▶ **EXERCISE TASK A**
According to the article on UK-Swiss trade talks, for how many days a year will City workers be able to travel to Switzerland without a permit?

▶ **PASSAGE TO READ**
--------------------------------

Britain and Switzerland line up trade talks as visa deal is extended
A combination of factors are to blame for the fall in the number of jobs in the financial services industry
BRITAIN and Switzerland will begin talks to strike an improved post-brexit trade deal within months as negotiators agreed a three-year agreement to allow visa-free travel for bankers.
City workers will enjoy permit-free travel to Switzerland for up to 90 days a year under the extended deal as the two sides gear up for negotiations for a new free trade agreement.
The Department for International Trade said talks on a deal that built on the current Uk-swiss trade agreement were expected to begin next year amid hopes of improved mutual access for the two countries’ large financial services sectors.
Hundreds of thousands of workers are expected to benefit from the threeyear extension to the Services Mobility Agreement (SMA), which was initially due to end next year after being agreed for a two-year period.

--------------------------------

▶ **DATASET ENTRIES**
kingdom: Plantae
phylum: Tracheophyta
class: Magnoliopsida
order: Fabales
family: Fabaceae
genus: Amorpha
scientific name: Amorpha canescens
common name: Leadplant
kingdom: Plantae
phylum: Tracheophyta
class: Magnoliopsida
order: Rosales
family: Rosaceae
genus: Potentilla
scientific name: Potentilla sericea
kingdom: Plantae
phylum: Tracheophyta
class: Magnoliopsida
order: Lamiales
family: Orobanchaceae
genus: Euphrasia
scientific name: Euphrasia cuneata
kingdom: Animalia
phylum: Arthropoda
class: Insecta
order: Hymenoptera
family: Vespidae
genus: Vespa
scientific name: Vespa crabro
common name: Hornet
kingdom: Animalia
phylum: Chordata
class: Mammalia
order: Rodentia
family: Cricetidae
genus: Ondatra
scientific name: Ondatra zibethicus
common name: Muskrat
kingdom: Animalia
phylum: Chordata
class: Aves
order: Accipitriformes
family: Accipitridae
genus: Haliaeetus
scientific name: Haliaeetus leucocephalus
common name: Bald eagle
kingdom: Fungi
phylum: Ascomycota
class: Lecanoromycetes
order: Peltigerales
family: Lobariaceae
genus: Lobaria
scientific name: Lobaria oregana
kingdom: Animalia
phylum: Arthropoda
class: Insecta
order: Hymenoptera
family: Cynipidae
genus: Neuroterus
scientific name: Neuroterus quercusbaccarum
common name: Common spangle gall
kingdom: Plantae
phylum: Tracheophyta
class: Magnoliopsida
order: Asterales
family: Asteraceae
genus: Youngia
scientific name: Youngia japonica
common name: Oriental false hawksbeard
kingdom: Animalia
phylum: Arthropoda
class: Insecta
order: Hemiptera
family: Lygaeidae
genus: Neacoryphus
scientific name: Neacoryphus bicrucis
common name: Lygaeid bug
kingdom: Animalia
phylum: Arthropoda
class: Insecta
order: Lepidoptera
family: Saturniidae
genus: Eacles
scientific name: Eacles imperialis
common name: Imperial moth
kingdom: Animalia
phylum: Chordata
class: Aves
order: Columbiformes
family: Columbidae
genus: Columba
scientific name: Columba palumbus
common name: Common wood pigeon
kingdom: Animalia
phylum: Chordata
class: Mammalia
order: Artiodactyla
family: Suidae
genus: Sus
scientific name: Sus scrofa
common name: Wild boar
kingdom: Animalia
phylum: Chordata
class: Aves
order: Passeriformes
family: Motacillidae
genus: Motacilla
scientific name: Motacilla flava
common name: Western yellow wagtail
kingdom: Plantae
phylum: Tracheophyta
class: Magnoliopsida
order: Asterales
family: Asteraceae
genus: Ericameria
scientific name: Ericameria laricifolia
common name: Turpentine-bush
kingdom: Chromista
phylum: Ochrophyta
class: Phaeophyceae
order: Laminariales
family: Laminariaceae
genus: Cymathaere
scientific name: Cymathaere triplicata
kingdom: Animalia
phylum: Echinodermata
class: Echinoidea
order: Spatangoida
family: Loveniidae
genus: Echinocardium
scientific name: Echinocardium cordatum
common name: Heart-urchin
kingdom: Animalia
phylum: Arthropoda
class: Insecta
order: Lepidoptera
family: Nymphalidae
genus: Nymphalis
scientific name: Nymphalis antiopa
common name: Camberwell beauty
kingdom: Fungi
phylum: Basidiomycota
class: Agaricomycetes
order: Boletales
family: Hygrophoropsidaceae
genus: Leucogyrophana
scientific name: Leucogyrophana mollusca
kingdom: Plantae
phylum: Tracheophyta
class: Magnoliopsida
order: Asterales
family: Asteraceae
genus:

--------------------------------

▶ **EXERCISE TASK B**
Please rewrite the listing lines between the line holding "scientific name: Lobaria oregana" and the line holding "scientific name: Youngia japonica", inclusive, with "phylum" changed to "division" and nothing else altered; give only those lines.

▶ **WRITTEN SOLUTION A**
Up to 90 days a year.

▶ **WRITTEN SOLUTION B**
scientific name: Lobaria oregana
kingdom: Animalia
division: Arthropoda
class: Insecta
order: Hymenoptera
family: Cynipidae
genus: Neuroterus
scientific name: Neuroterus quercusbaccarum
common name: Common spangle gall
kingdom: Plantae
division: Tracheophyta
class: Magnoliopsida
order: Asterales
family: Asteraceae
genus: Youngia
scientific name: Youngia japonica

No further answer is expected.